Why We Built Peptra Instead of Using a Spreadsheet
This isn't a comparison post (we built Peptra, so we're biased). It's an honest answer to a question we get often: why does a peptide tracker need to exist when spreadsheets and habit-tracker apps are right there?
Spreadsheets
Pros: free, flexible, you control the schema. Cons: no enforced data model, dose-rotation fields don't carry visual feedback, charting is manual, mobile entry is friction-heavy. Most people who start with a spreadsheet are still using it at week 4. Most have abandoned it by week 8.
Habit-tracker apps
Apps like Streaks or Strides let you mark "took dose today." But they don't capture dose amount, route, site, or reconstitution math. Useful for adherence visualization, useless for protocol management.

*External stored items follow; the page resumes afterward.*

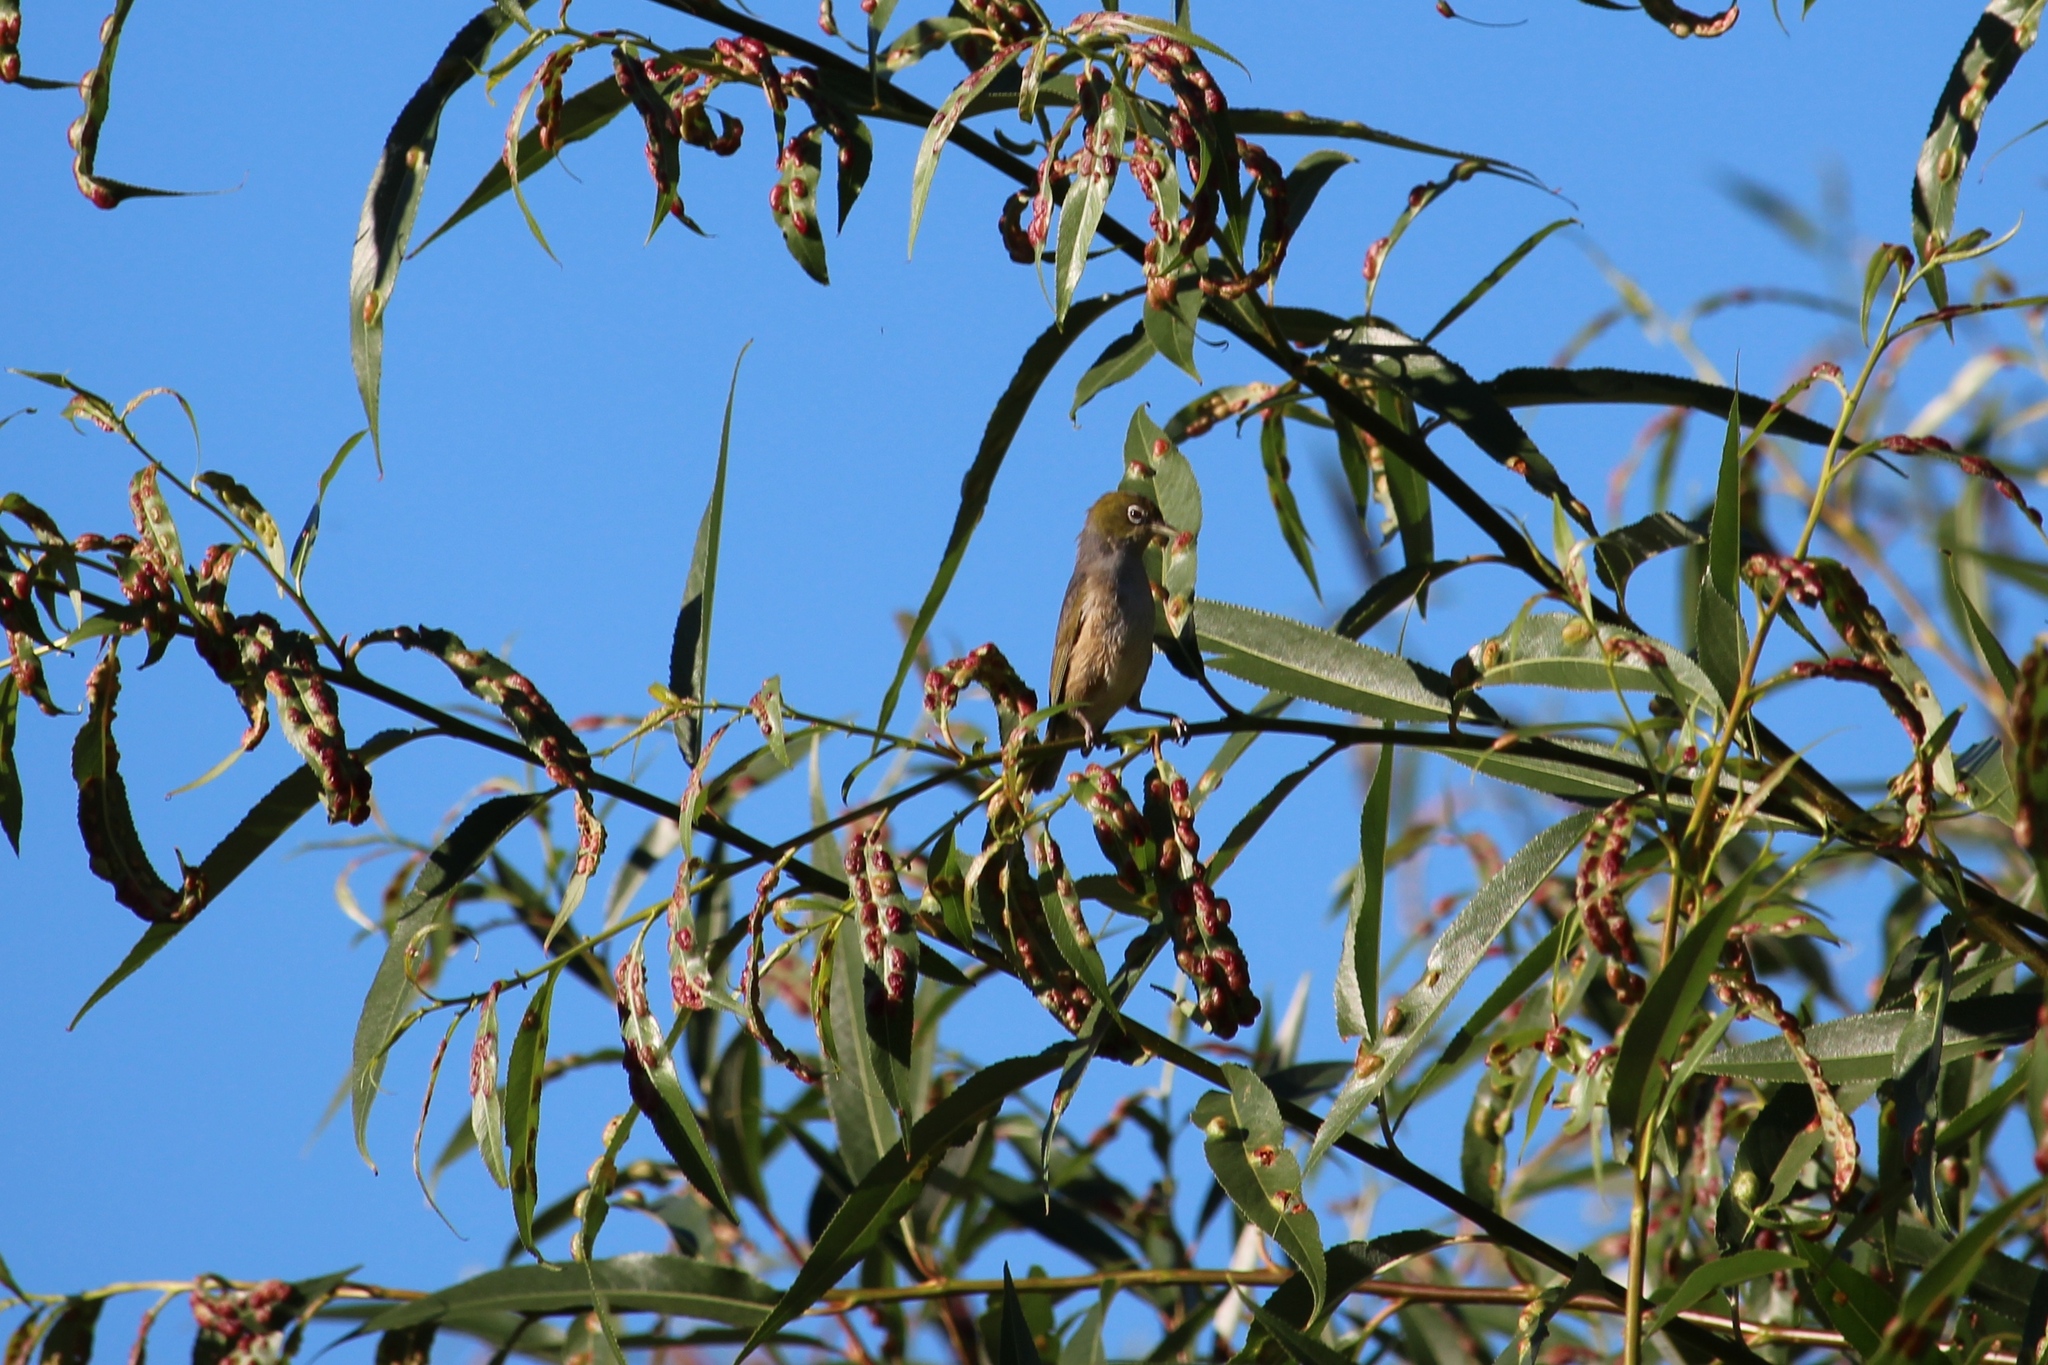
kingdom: Animalia
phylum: Chordata
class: Aves
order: Passeriformes
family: Zosteropidae
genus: Zosterops
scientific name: Zosterops lateralis
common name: Silvereye
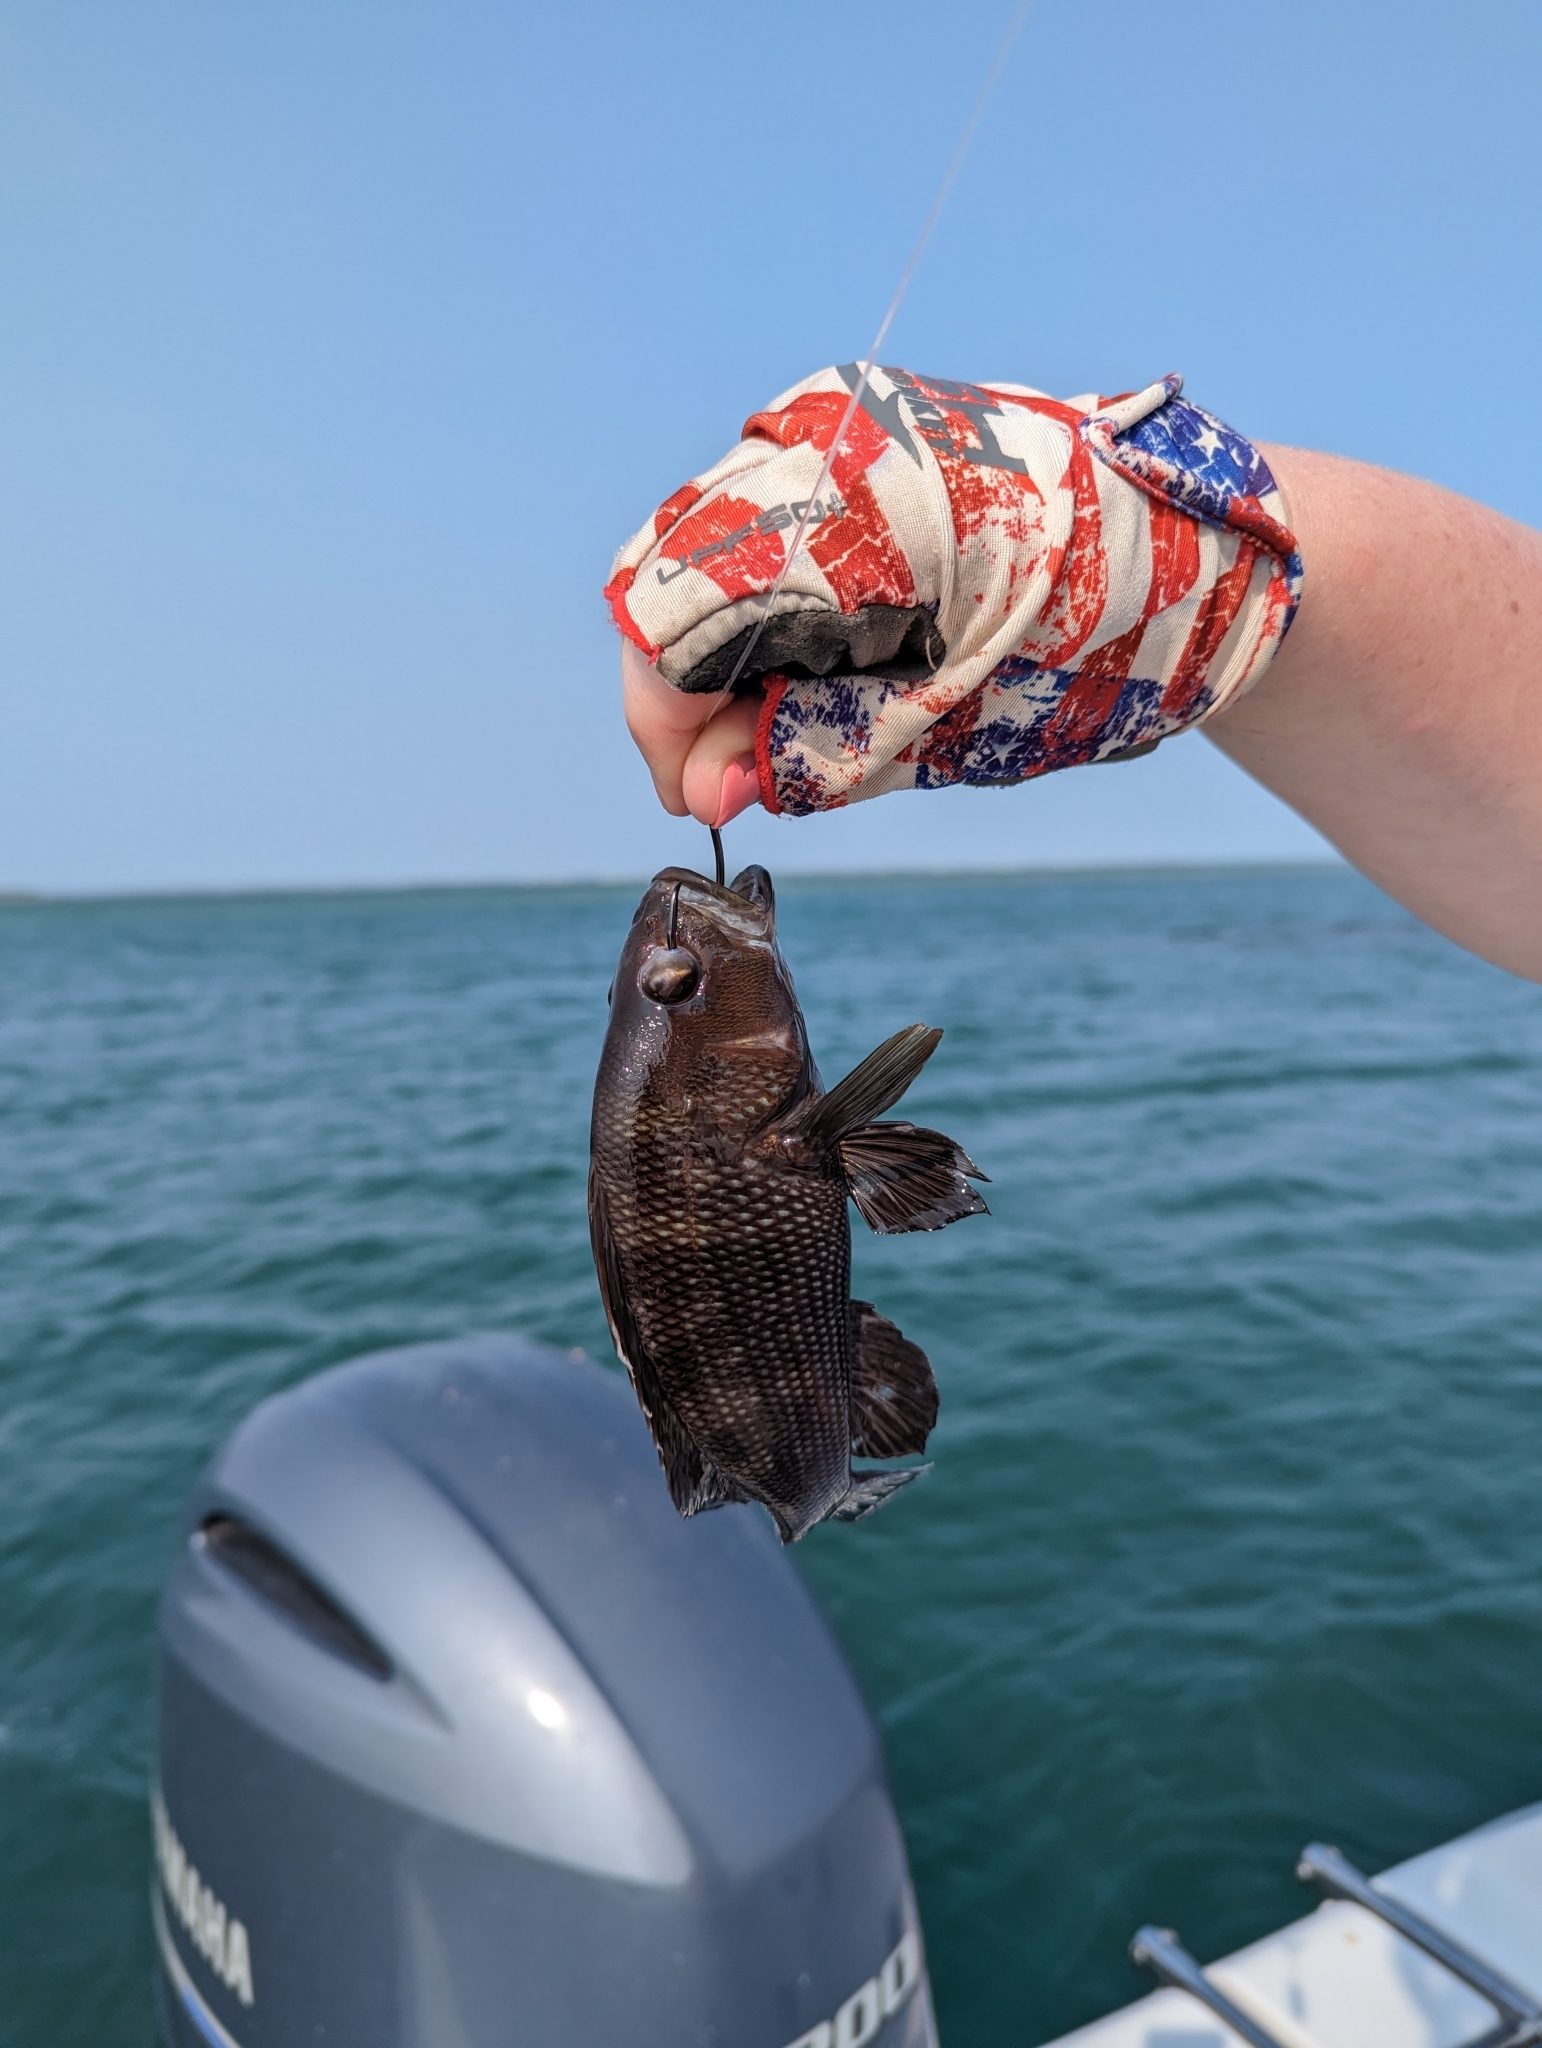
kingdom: Animalia
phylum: Chordata
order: Perciformes
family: Serranidae
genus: Centropristis
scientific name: Centropristis striata
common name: Black sea bass
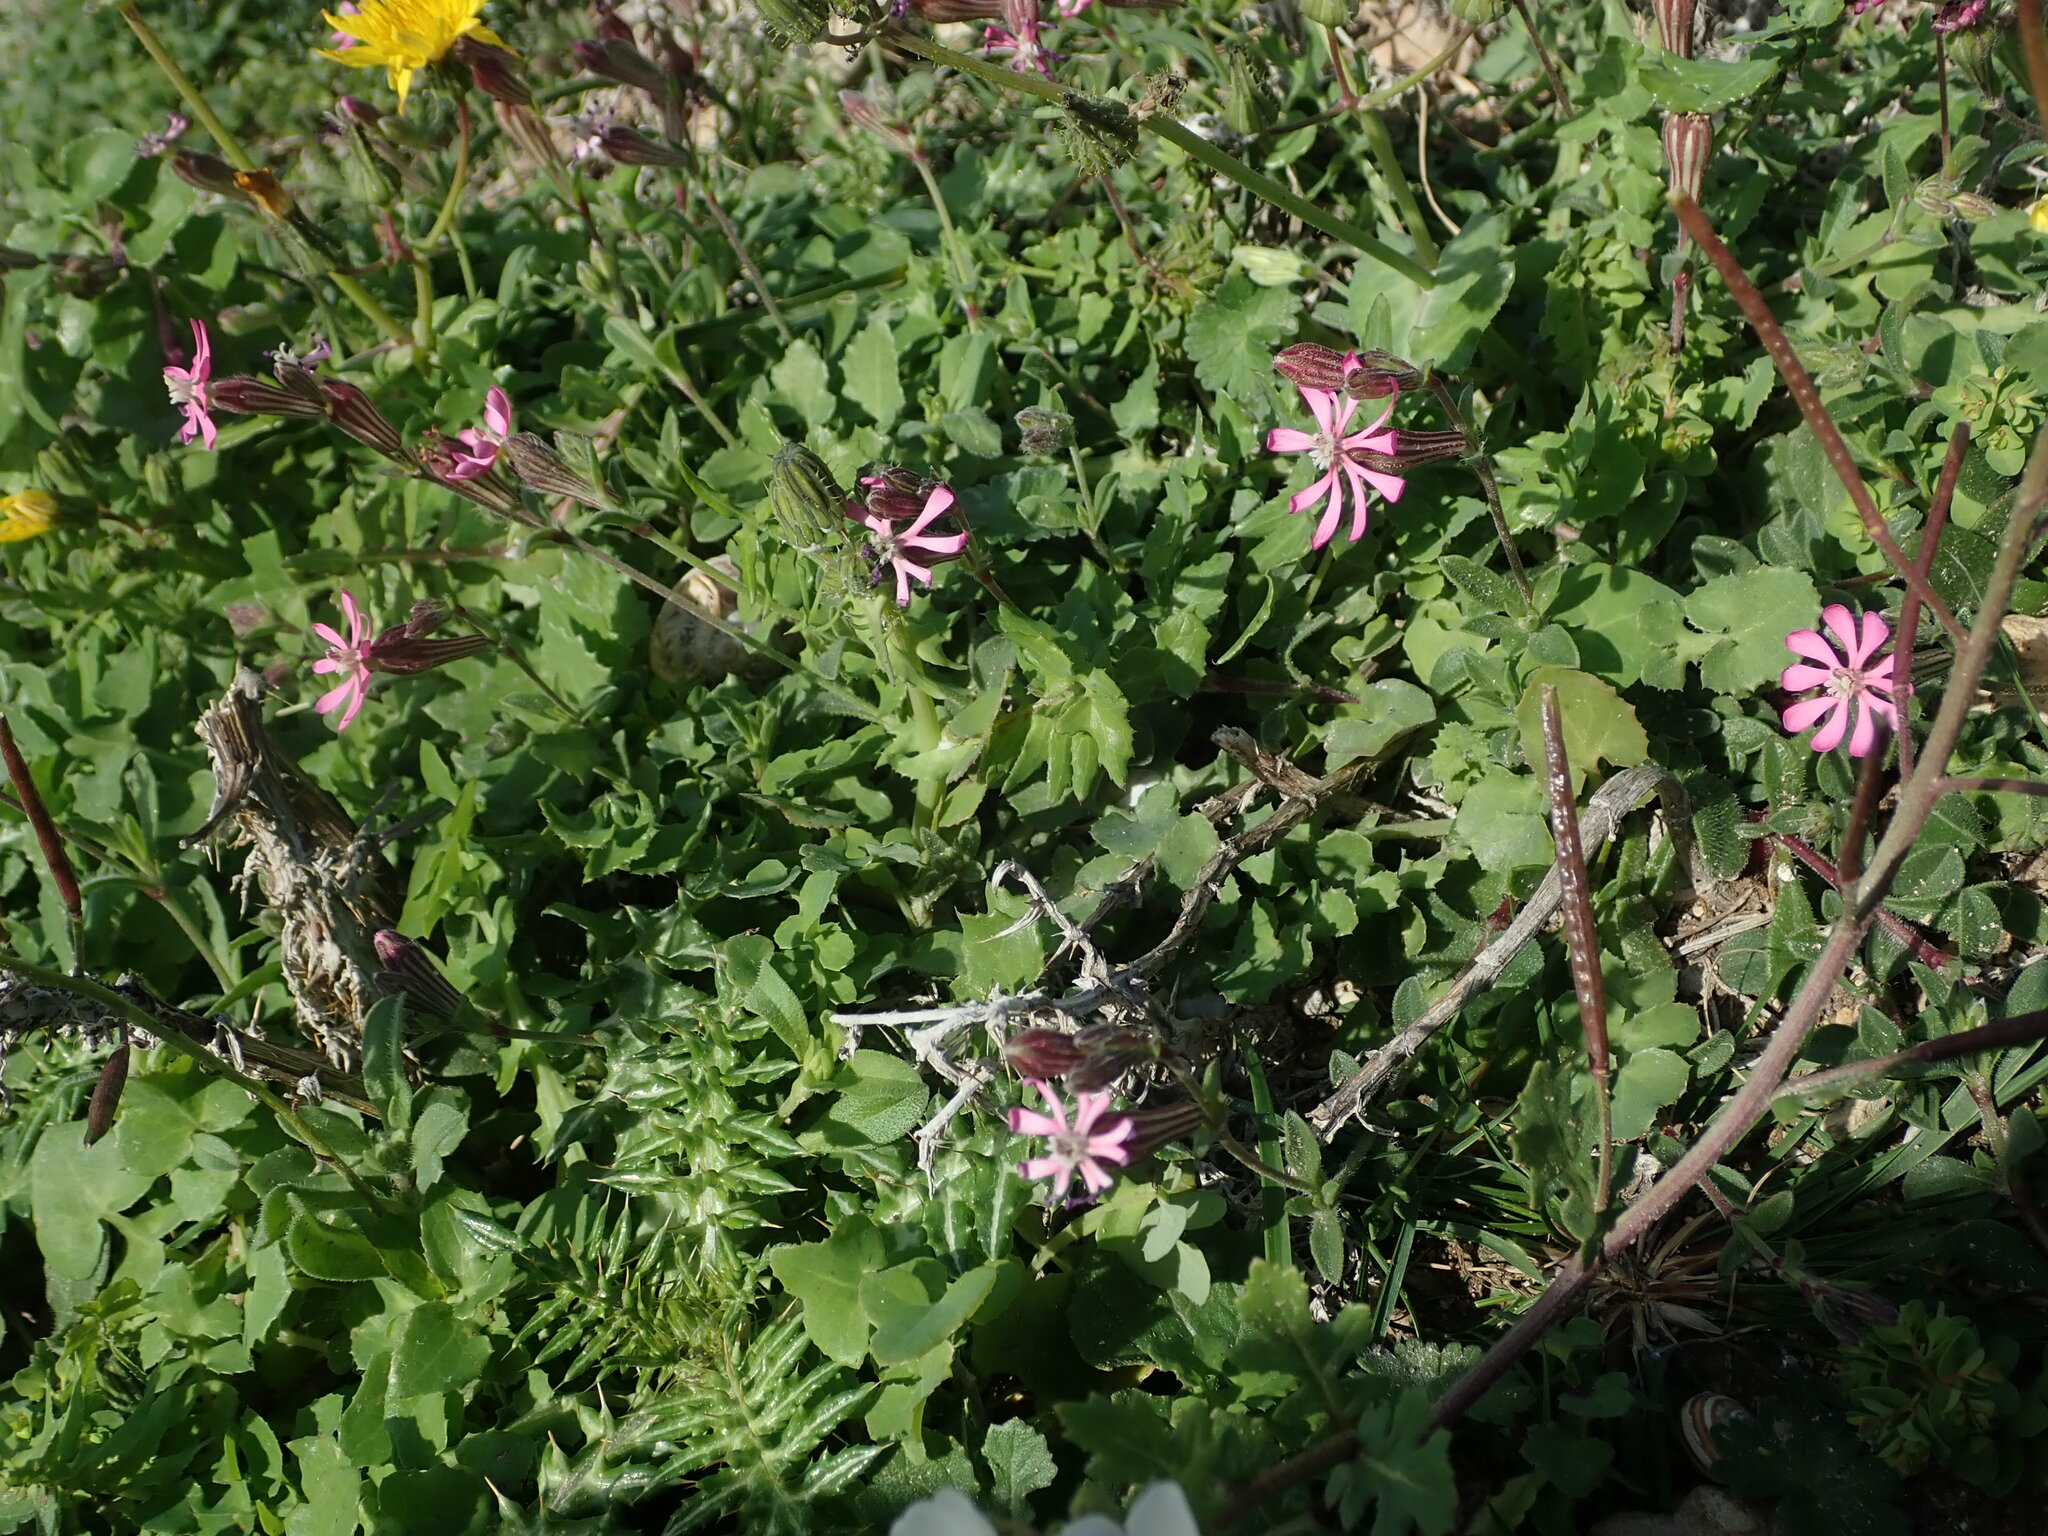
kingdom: Plantae
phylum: Tracheophyta
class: Magnoliopsida
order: Caryophyllales
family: Caryophyllaceae
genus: Silene
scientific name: Silene melitensis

Generic medication-tracker apps
Apps like Medisafe handle scheduled medications well but assume fixed-dose pre-measured pills. Peptide users dose calculate per-vial: a generic medication tracker can't know that "0.25 mg" of your semaglutide vial means a specific number of units on your syringe.
Why we built Peptra
The data model for peptide tracking has to handle: variable reconstitution, multi-route logging, anatomical site memory, cycle phase awareness, stack tracking, and marker correlation. None of the above tools handle all of this — they handle pieces. The result is people cobbling together a spreadsheet + a notes app + a calculator + their memory. Each piece works alone; the combination loses data integrity within weeks.